# Peter Rowell has gone missing



## Geri (Mar 30, 2011)

http://news.sky.com/skynews/Home/UK...senter_Peter_Rowell_Missing_After_Bereavement

I'll never forget what he said about Princess Diana. 

Hope he turns up soon.


----------



## Mrs Magpie (Mar 30, 2011)

Poor man, hope he turns up safe and well.

What did he say about Princess Di?


----------



## butchersapron (Mar 30, 2011)

Very mournful and _dignified_ news piece after her death, then you heard him in the background going "She had huge knockers".


----------



## Dan U (Mar 30, 2011)

butchersapron said:


> Very mournful and _dignified_ news piece after her death, then you heard him in the background going "She had huge knockers".


----------



## strung out (Mar 30, 2011)

butchersapron said:


> Very mournful and _dignified_ news piece after her death, then you heard him in the background going "She had huge knockers".


 
i remember that, it was brilliant.

hope he turns up soon.


----------



## Gerry1time (Mar 30, 2011)

Phew! 

http://www.bbc.co.uk/news/uk-england-bristol-12915077


----------



## Geri (Mar 31, 2011)

Sounds like he just needed a bit of space.


----------



## se5 (Apr 7, 2011)

Mrs Magpie said:


> Poor man, hope he turns up safe and well.
> 
> What did he say about Princess Di?


 
http://www.independent.co.uk/news/tv-newsreader-in-scandal-over-comments-on-diana-1233233.html


----------



## Mrs Magpie (Apr 22, 2011)

He may well have had a lot on his mind, quite apart from bereavement.

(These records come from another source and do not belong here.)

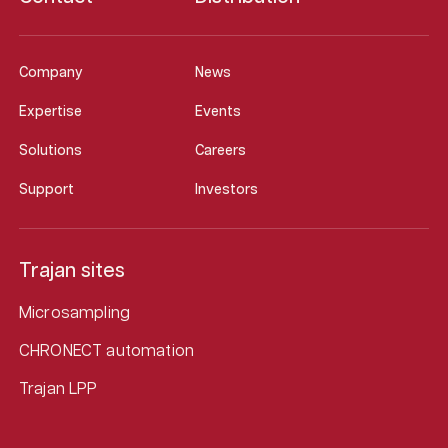
Company
News
Expertise
Events
Solutions
Careers
Support
Investors
Trajan sites
Microsampling
CHRONECT automation
Trajan LPP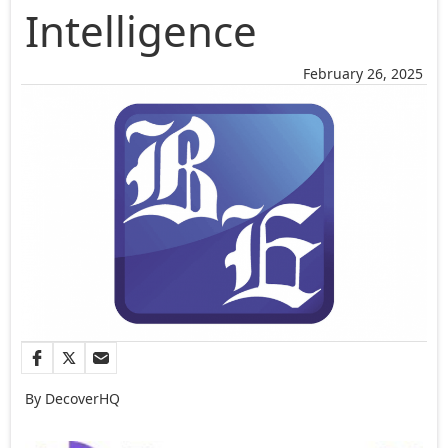
Intelligence
February 26, 2025
By DecoverHQ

http://www.bbc.co.uk/news/uk-england-bristol-13167215


----------



## strung out (Jun 9, 2011)

he's been charged with the rape of a girl under sixteen, as well as possessing and making indecent images of children...


----------



## bi0boy (Jun 9, 2011)

Dave Barrett was miles better anyway.


----------



## Geri (Jun 9, 2011)

Blimey. That's all I can say.


----------